Living in Prosperity

As I was driving yesterday I passed a Mercedes SUV with a vanity plate on the front that read, “Living in Prosperity.” The plate was adorned with crosses as well. The obvious message was, “I am blessed because I am a Christian.” My immediate reaction was, “while half the world lives in poverty.” I tweeted this experience and a friend of mine offered two responses that are worth reposting here.

@thomasjwhitley Just this morning a homeless man was complaining to me about that vehicle-owner’s attitude.

@thomasjwhitley “It’ll get better,” he said they tell him from the pulpit before sending him on his way.
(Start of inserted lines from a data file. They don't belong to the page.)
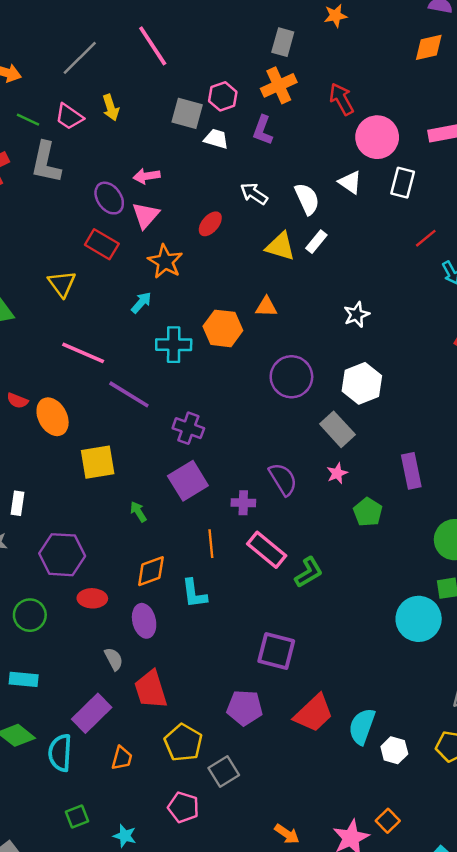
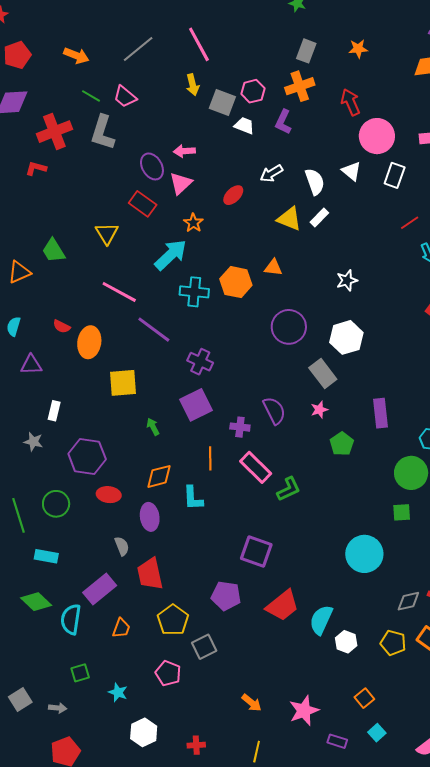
orange star: (335, 16) -> (358, 49), moved
yellow arrow: (111, 108) -> (193, 85), moved
white arrow: (254, 194) -> (271, 173), turned -70
orange star: (165, 262) -> (193, 223), size x0.7
cyan arrow: (141, 303) -> (171, 255), size x1.8
orange ellipse: (53, 417) -> (89, 342), turned 32
cyan circle: (419, 619) -> (364, 554), moved
orange square: (388, 821) -> (364, 698), moved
We, as Christians, often tell those less well-off than us that “it’ll get better” and that they just need to “trust God.” What if we flipped that around and started trusting God ourselves? What if we realized that God intended to feed the hungry with our excess? What if took seriously the part of our faith that commands us to “do unto the least of these”? What if we believed what the book of James said about pure and undefiled religion being that which “looks after orphans and widows”?

This takes a paradigm shift in thinking, no doubt. I heard an interesting take on the well-known and oft-quoted Hebrew Bible blessing, “the Lord bless you and keep you” while at the CBFNC General Assembly this past weekend in the Hyaets breakout session: “The Lord bless you and keep you from hoarding those blessings.” May that be our prayer too.


3 thoughts on “Living in Prosperity

  1. Indeed, I live by the direction of Give unto Others and the sound knowledge that God expects us to care for our parents (aging) as they cared for us and he cares for us. It is really the thread of humanity that all Christians should have as both their mantra and their passion.

    1. I agree. If Christians put even a fraction more thought into looking after others, I think out situation would look drastically different. The current health care debate would have looked different (not that all Christians would be on one particular side, but that the concern of all parties involved would actually be those in need, not cost or winning a party victory or any other ulterior motive. I also think the situation of our homeless brothers and sisters and the many who live below the poverty line would look very different. It does appear that the less we have, the more willing we are to share, so giving of ourselves and our stuff will, hopefully, only work to make us more willing to give.